--- DOCUMENT EXTRACT Enclosed Below ---

The patronage of the church before 1253 was in the hands of Ralph Tricket, who gave it in 1253 to the Prior and Canons of St. Bartholomew, Smithfield; after the Reformation it continued in the Crown up to 1666, when it was annexed to St. Olave.

Houseling people in 1548 were 120.

Chantries were, founded here: For Henry atte Roth, chandeler, to which Richard Scot was admitted, February 7, 1391-92; for William Love, to which Stephen Benet was collated, January 24, 1391-92. Only two monuments are recorded by Strype, neither of which commemorate persons of eminence. There was a free school, said to have been founded by Thomas à Becket, in the Old Jewry, for twenty-five scholars. There were also two almshouses for nine widows of Armourers or Braziers, the gift of Mr. Tindal, citizen and armourer of London.

John Kingscote, Bishop of Carlisle, 1462, was rector here.

In Ironmonger Lane is the Mercers’ Hall.

--- End of Enclosed DOCUMENT EXTRACT ---
--- DATA LISTING Enclosed Below ---

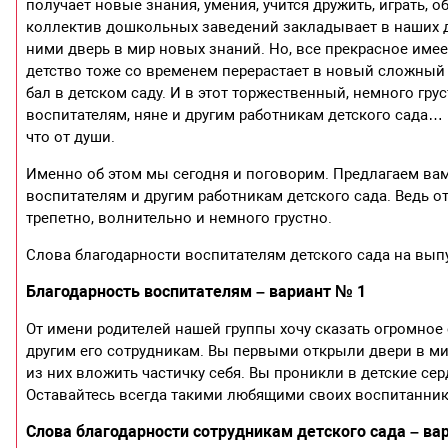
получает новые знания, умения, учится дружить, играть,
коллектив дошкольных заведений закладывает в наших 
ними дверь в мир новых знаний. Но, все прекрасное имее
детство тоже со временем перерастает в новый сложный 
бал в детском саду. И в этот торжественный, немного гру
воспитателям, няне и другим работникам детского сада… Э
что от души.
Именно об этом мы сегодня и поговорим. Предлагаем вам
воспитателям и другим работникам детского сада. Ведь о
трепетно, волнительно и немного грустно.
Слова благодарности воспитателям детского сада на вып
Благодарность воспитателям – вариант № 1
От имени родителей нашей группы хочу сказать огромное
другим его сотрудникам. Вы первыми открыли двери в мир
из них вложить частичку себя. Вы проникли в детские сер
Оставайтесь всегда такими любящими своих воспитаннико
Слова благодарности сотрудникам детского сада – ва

--- End of Enclosed DATA LISTING ---

▶ [TASK BRIEF] According to the parish account, to whom did Ralph Tricket give the patronage of the church in 1253? The data is separate material with no connection to the parish account.

▶ [SOLUTION] He gave it to the Prior and Canons of St. Bartholomew, Smithfield.